Silent Polyglot is a modular system that evokes the organisation of shelves found in fabric shops. Carpets, which have been rolled up, appear to levitate, adapting to the shape of bolts of fabric. Enlarged reproductions of labels taken from garments are attached to them like price tags. The labels are only visible from the reverse, where the threads of the woven logos form abstract colour compositions and company names turn into illegible patterns. These suspended objects alter the perception of the gallery and activate its spatial configuration. However, rather than transforming the space into a shop-like interior, they bring the concept of commodity fetishism into play, exploring how meaning and value become embedded in objects, thereby transforming them.
In a globalised production logistics environment, various stages of fabrication are geographically dispersed across continents.

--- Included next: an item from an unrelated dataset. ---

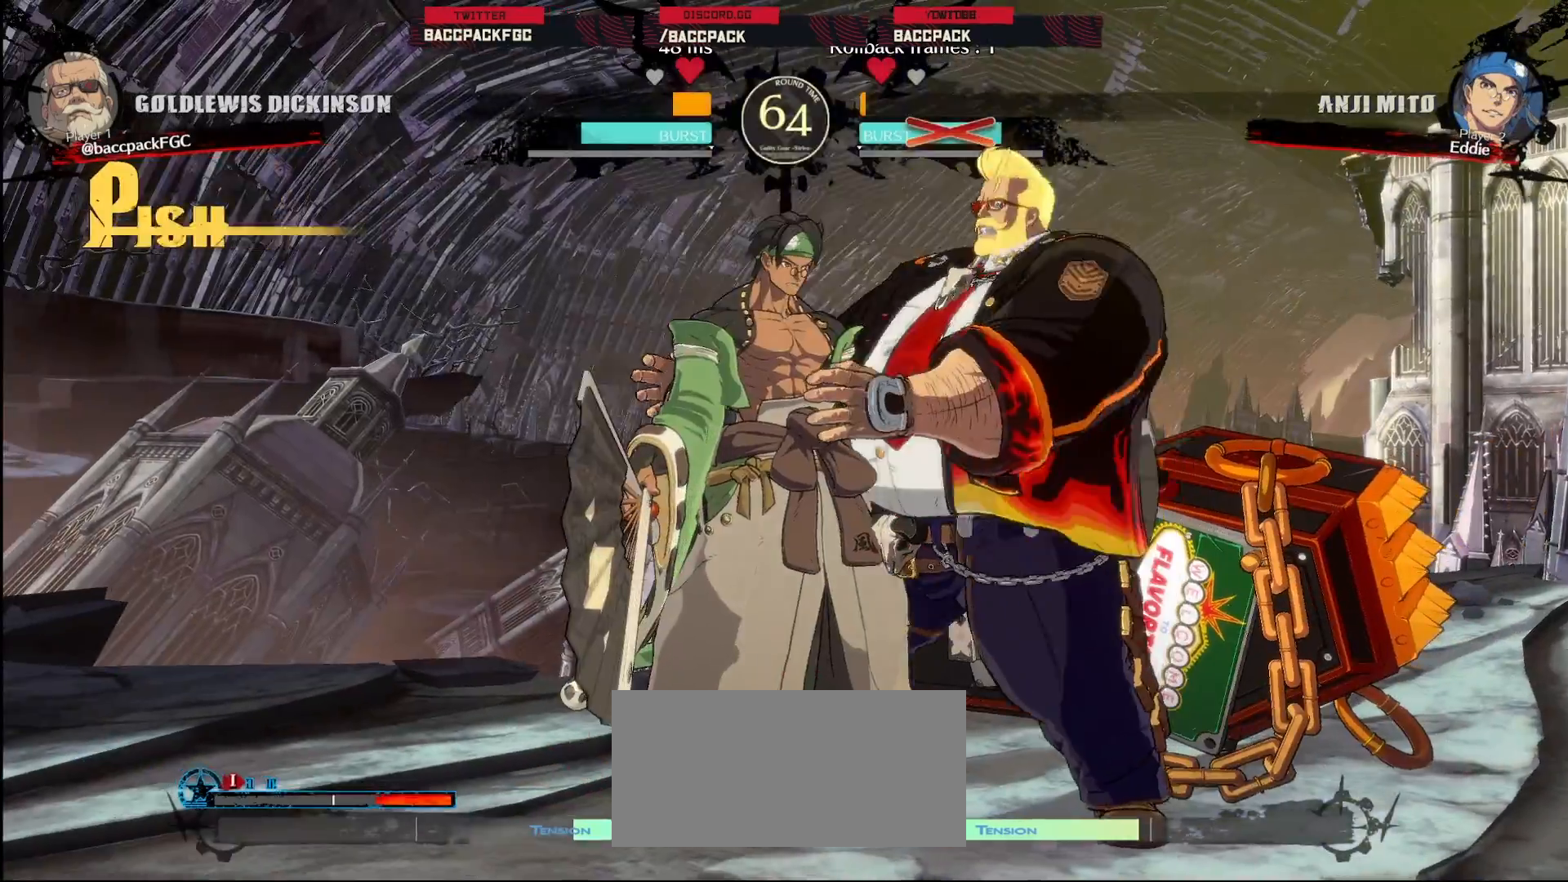
{"buttons": [], "events": []}
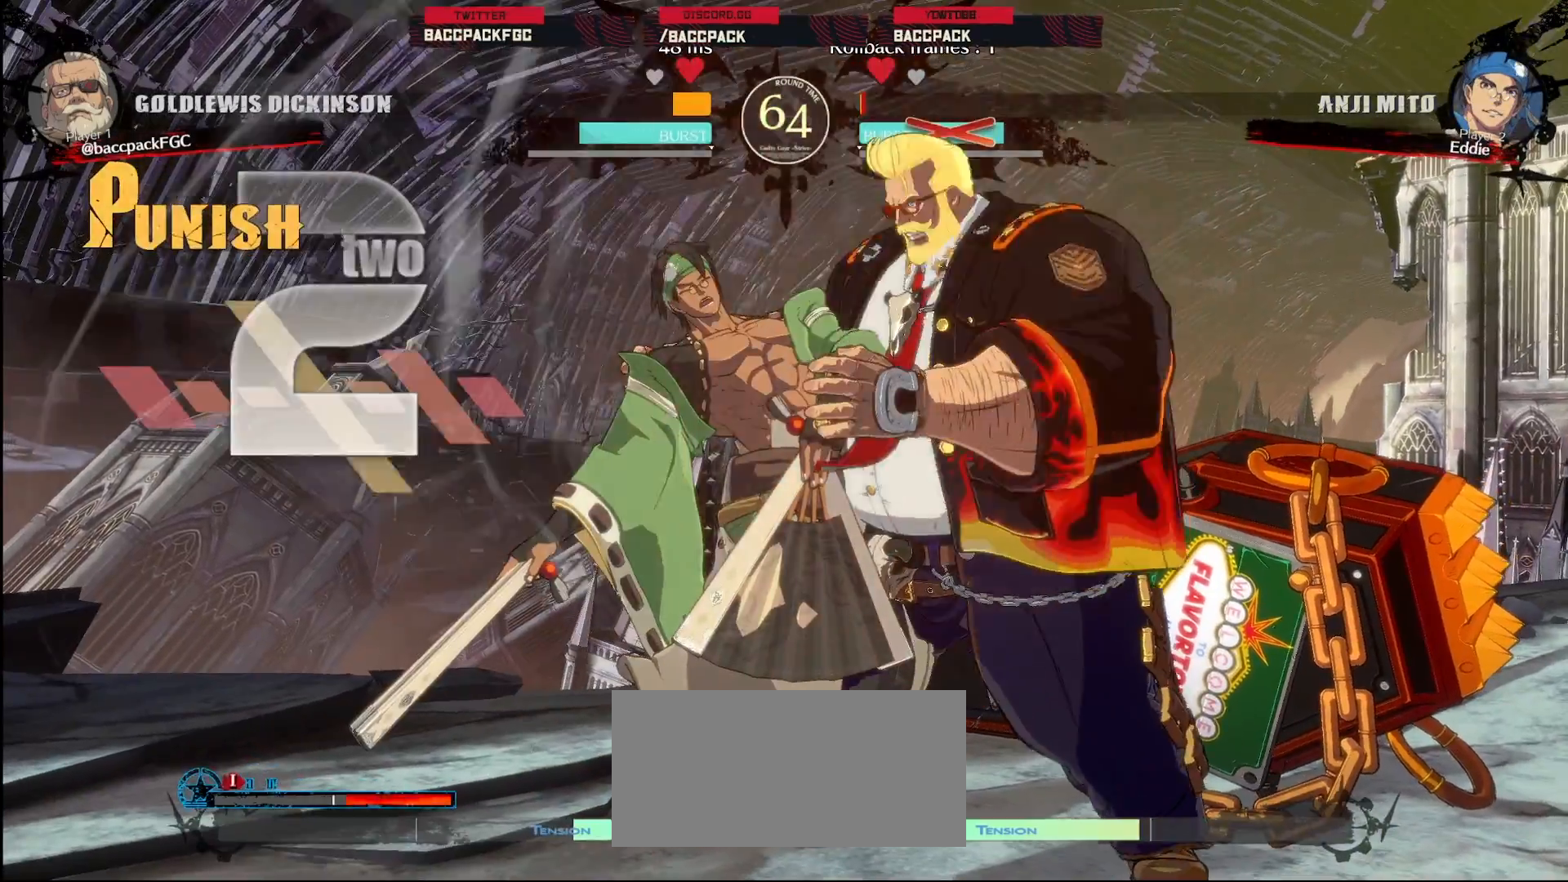
{"buttons": [], "events": []}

Product traverses multiple countries before acquiring their supposed national identity. The majority of clothing brands have relocated their manufacturing operations to regions that offer low production costs, irrespective of the conditions experienced by the workforce and the wages they receive. Yet, when the final visible stage of production – attaching the brand’s label – takes place in Europe, clothes can be tagged as European, signifying their association with quality and value. The clothing label with the brand name thus functions as a sign of origin suggesting national unity where, in reality, extended travels across countries have taken place.
The labels employed by Rizaj in her installation are sourced from second-hand garments that have already experienced a loss of their original price. The pieces that cannot be sold often end up in vast third-hand markets in Ghana or Nigeria, adding another geographical and economic shift to their history. These items do not disappear, but reappear elsewhere. In this respect, they are part of global movements – ‚silent polyglots’, carrying, like people, various languages, contexts and stories within them.

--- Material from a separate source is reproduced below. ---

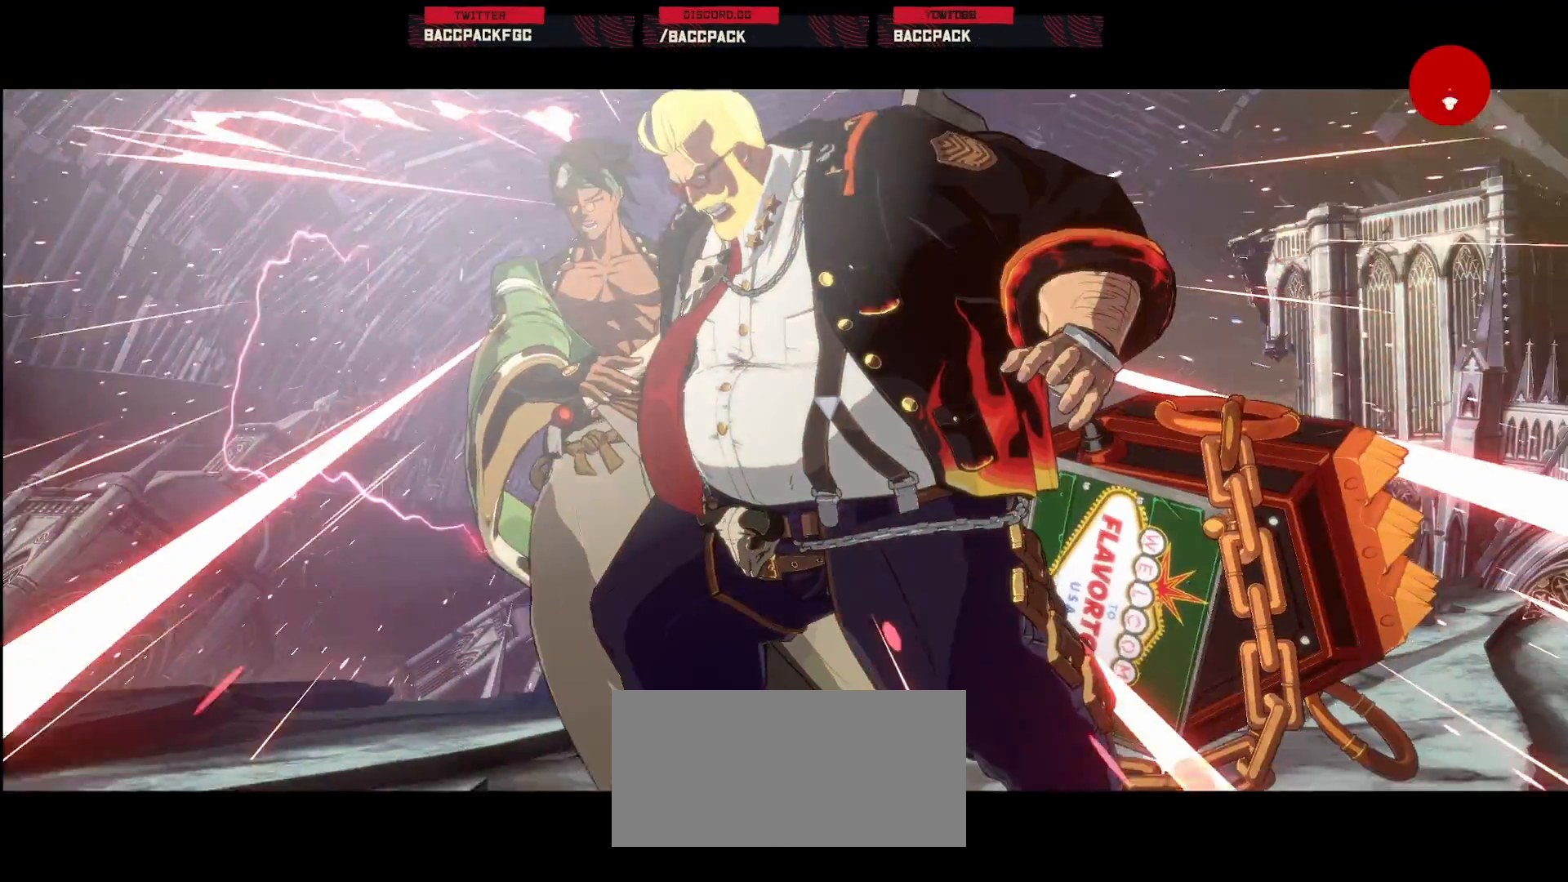
{"buttons": [], "events": []}
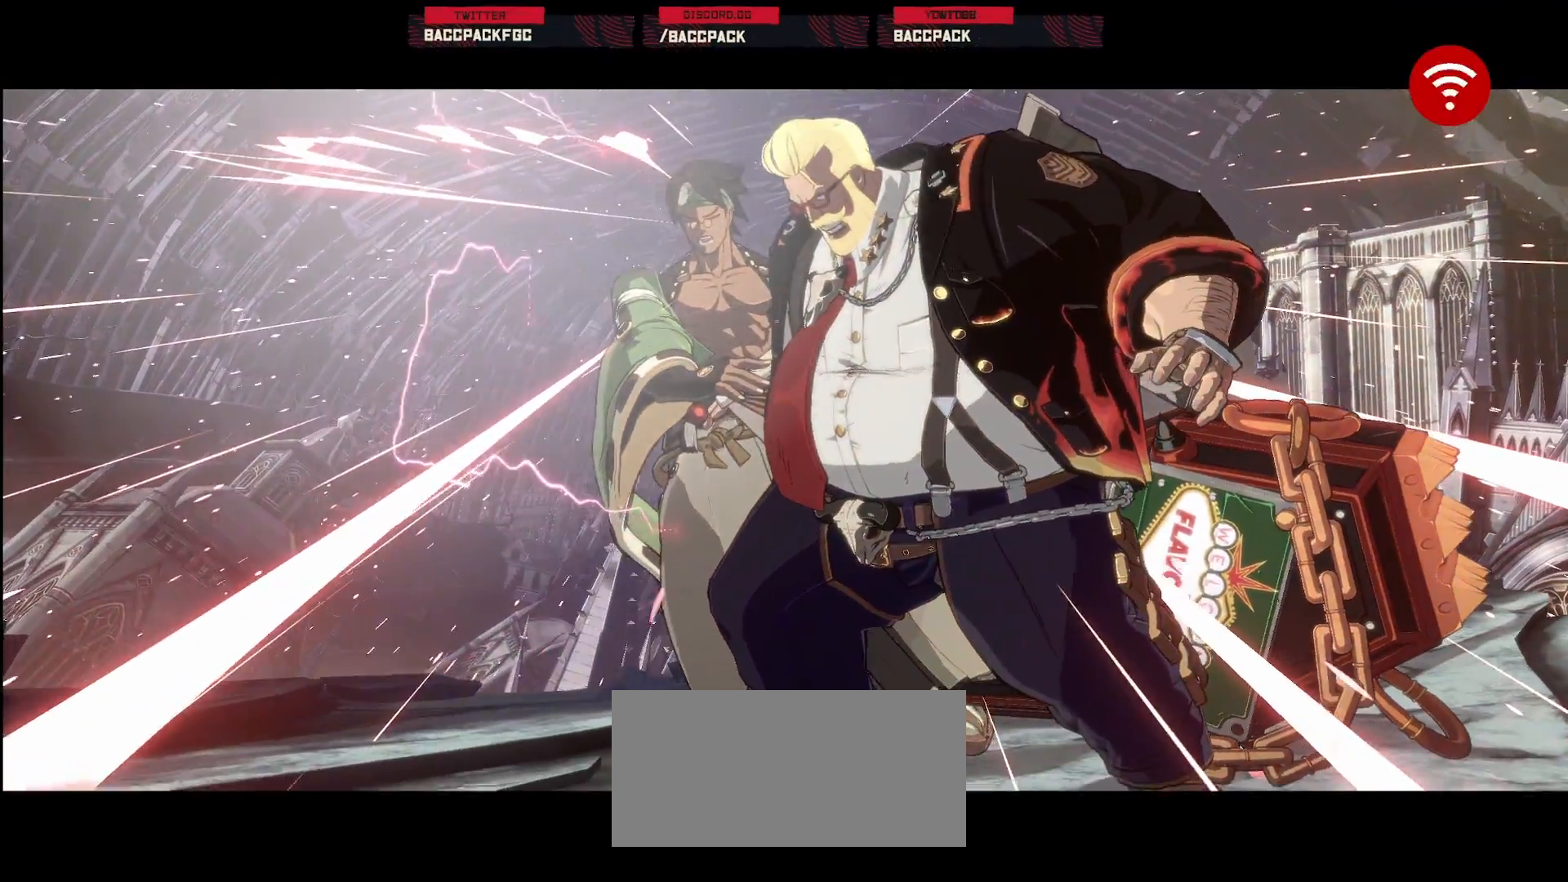
{"buttons": [], "events": []}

Their labels tell parts of these stories: perhaps manufactured in Bangladesh, processed in Europe, sold as luxury items, worn, given away, passed on. Products, akin to people, constitute components of extensive systems and infrastructures, production chains, and shifts. Concepts of origin, identity and the values attributed to them are presented as fixed, but actually they are nothing but fluid categorizations.
The image of fabrics floating in space and waiting to be transformed into garments represents this intrinsic interconnection. Each tag possesses a distinct quality in terms of its abstract pattern, highlighting and simultaneously concealing those aspects that lie beyond the surface.